Desde luego, la garza del film no es una garza común y corriente, como aquella otra en la vida real, y está más cerca de ser una criatura surgida de El mago de Oz u otro universo comparable. En la obra de Miyazaki, los misterios de la existencia, las cuestiones más profundas y universales, se subliman en relatos extraordinarios poblados por seres fuera de lo común. Y (casi) todo remite a la infancia, ese tránsito fugaz del cual durante la adultez suelen recordarse chispazos, momentos, sensaciones. Por esa razón la garza le repite a Mahito que va a olvidarse (que debe olvidarse) de la gran aventura de su vida una vez que el equilibrio haya sido reestablecido.

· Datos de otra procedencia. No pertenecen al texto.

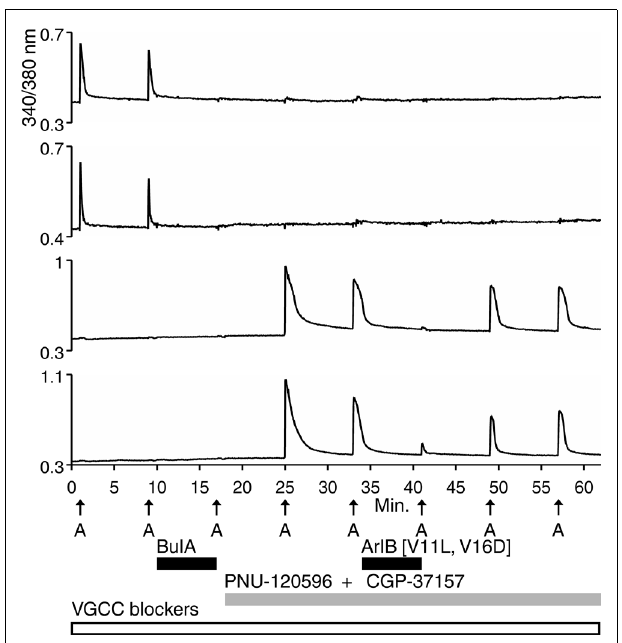
FIGURE 3 | Functional expression of α 7 nAChRs and β 4-containing nAChRs in different mouse DRG neuronal subclasses. Like rat DRG neurons, mouse DRG neurons could be divided into subclasses that express either α 7 nAChRs or β 4-containing nAChRs. Shown are traces of responses from selected neurons in an experimental trial conducted in the presence ofVGCC blockers, as indicated by a long, open horizontal bar.The cocktail ofVGCC blockers consisted of 200 nM ω -conotoxin GVIA to block N-type calcium channels, 200 nM ω -conotoxin MVIIC to block P/Q-type calcium channels, and 1 μ M nicardipine to block L-type calcium channels. This protocol eliminated the shoulders observed for ACh-elicited calcium signals in the β 4-expressing subclass, suggesting that those shoulders were due to activation ofVGCCs.This protocol also confirms that the signals observed are from calcium influx through nAChRs as was the case with rat DRG neurons also (see Figure 2 ). After two ACh pulses, 10 μ M BuIA was applied to the bath as indicated by a short, black horizontal bar. The ACh-responsive neurons were blocked irreversibly by BuIA, as was the case with rat DRG neurons also (see Figure 2 ). After block by BuIA, 5 μ M PNU-120596 (PNU) was applied to the bath solution for the duration of the experiment, as indicated by a long, gray horizontal bar. After application of PNU, ACh pulses revealed a second subclass of DRG neurons that were previously unresponsive to ACh, and that were not blocked irreversibly by BuIA. ACh responses in this second subclass of DRG neurons were blocked reversibly by 200 nM ArIB[V11L;V16D], similar to rat DRG neurons (see Figure 2 ). Because the broad shoulders of peaks persisted in the PNU-elicited ACh responses in the presence ofVGCC blockers (see Figure 2 ), we applied PNU in combination with the blocker of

Paradójicamente, como ocurre en todos los films de Miyazaki, El niño y la garza está híper poblada de imágenes imborrables, como ese “cuarto de partos” en el cual permanece cautiva una futura madre o el infinito corredor que separa el castillo de los jardines del creador anciano, que parece inspirado en alguna pintura de Giorgio de Chirico (¿casualmente? Kiriko es el nombre de la marinera y guardiana de una tumba ancestral, la primera persona con la cual Mahito se topa del otro lado del portal). No se revelará aquí el gran secreto que esconde la niña de fuego, que es capaz de hacer la mermelada más rica en ese país maravilloso, tal vez el elemento más emotivo de la historia. En ese sentido, El niño y la garza no es la creación más sencilla de aprehender en su filmografía (tampoco es de las más amables con el público más pequeño), y su carácter proteico, lleno de derivas que no conforman a las reglas de los relatos más tradicionales, permiten la aparición de diminutas puertas que conducen a otras posibles interpretaciones. “Habitaciones” narrativas con paredes espejadas que disparan mil y un reflejos. Cuando Mahito regresa, como Chihiro, al mundo conocido –por decisión propia y porque así culmina todo camino heroico– ya no es el mismo. El viaje termina con abrazos y caca de periquitos, antes de una coda que parece sacada de un film de Yasujiro Ozu: un cuarto despojado que, de pronto, es abandonado y se presenta con los vestigios fantasmales de las actividades humanas que supieron poblarlo. “Hay que intentar vivir”, se decía en el final de Se levanta el viento, la película despedida de Miyazaki que no fue tal, una frase tomada de un poema de Paul Valéry, El cementerio marino. El niño y la garza se hace carne en esa frase, contra vientos y mareas, construyendo con los restos que quedan luego de la destrucción.